I do not think that the mprotect() based approaches would scale very well (if you handle a lot of memory like this). On Linux, mprotect() does not work at the memory page granularity but at the vm_area_struct granularity (the entries you find in /prod//maps). Doing a mprotect() at the memory page granularity will cause the kernel to constantly split and merge vm_area_struct:

  • you will end up with a very mm_struct;

  • looking up a vm_area_struct (which is used for a log of virtual memory related operations) is on O(log #vm_area_struct) but it might still have a negative performance impact;

  • memory consumption for those structures.

For this kind of reason, the remap_file_pages() syscall was created [http://lwn.net/Articles/24468/] in order to do non-linear memory mapping of a file. Doing this with mmap, requires a log of vm_area_struct.
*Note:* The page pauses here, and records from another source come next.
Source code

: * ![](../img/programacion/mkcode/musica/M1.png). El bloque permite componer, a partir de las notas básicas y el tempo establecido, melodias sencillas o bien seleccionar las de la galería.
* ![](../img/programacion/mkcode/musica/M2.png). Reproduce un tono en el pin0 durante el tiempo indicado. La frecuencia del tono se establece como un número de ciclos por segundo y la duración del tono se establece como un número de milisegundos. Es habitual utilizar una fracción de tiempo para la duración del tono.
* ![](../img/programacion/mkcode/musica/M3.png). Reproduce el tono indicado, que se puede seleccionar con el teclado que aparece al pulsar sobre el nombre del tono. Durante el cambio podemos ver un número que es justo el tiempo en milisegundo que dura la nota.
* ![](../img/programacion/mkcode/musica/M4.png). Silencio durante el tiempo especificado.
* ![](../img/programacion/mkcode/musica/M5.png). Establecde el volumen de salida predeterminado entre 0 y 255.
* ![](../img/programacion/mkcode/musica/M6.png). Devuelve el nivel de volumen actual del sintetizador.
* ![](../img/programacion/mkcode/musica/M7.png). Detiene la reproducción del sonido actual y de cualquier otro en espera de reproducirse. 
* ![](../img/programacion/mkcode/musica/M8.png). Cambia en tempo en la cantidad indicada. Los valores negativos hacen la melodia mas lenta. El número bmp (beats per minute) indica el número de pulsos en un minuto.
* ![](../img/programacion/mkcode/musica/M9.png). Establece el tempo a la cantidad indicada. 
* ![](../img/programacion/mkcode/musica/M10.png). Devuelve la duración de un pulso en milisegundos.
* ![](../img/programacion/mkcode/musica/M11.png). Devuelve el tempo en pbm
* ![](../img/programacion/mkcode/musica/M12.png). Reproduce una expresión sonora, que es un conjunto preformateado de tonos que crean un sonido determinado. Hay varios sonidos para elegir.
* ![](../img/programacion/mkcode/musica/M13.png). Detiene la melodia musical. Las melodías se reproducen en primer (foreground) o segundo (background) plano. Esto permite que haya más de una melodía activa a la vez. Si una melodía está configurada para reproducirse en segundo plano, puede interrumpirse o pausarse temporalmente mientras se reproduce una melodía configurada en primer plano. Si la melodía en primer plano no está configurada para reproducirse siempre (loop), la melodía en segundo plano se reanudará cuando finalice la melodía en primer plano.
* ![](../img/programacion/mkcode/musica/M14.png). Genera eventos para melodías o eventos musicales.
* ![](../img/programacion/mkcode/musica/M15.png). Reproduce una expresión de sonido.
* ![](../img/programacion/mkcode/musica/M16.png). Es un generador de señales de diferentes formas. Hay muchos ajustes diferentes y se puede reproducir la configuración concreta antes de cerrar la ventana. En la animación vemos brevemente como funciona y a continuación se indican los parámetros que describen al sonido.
I don not event think that they this was designed for page granularity mapping: the remap_file_pages() is not very optimised for this use case as it would need a syscall per page.

I think the only viable solution is to let the kernel do it. It is possible to do it in userspace with remap_file_pages but it will probably be quite inefficient as a snapshot will in generate need a number of syscalls proportional in the number of pages. A variant of remap_file_pages might do the trick.

This approach however duplicate the page logic of the kernel. I tend to think we should let the kernel do this. All in all, an implementation in the kernel seems to be the better solution. For someone who knows this part of the kernel, it should be quite easy to do.

KSM (Kernel Samepage Merging): There is a thing that the kernel can do. It can try to deduplicate the pages. You will still have to copy the data, but the kernel should be able to merge them. You need to mmap a new anonymous area for your copy, copy it manually with memcpy and madvide(start, end, MADV_MERGEABLE) the areas. You need to enable KSM (in root):

echo 1 > /sys/kernel/mm/ksm/run
echo 10000 > /sys/kernel/mm/ksm/pages_to_scan

It works, it doesn’t work so well with my workload but it’s probably because the pages are not shared a lot in the end. The downside is that you still have to do the copy (you cannot have an efficient COW) and then the kernel will un-merge the page. It will generate page and cache faults when doing the copies, the KSM daemon thread will consume a lot of CPU (I have a CPU running at A00% for the whole simulation) and probably consume a log a cache. So you will not gain time when doing the copy but you might gain some memory. If your main motivation, is to use less memory in the long run and you do not care that much about avoiding the copies, this solution might work for you.


Hmm… you could create a file in /dev/shm with MAP_SHARED, write to it, then reopen it twice with MAP_PRIVATE.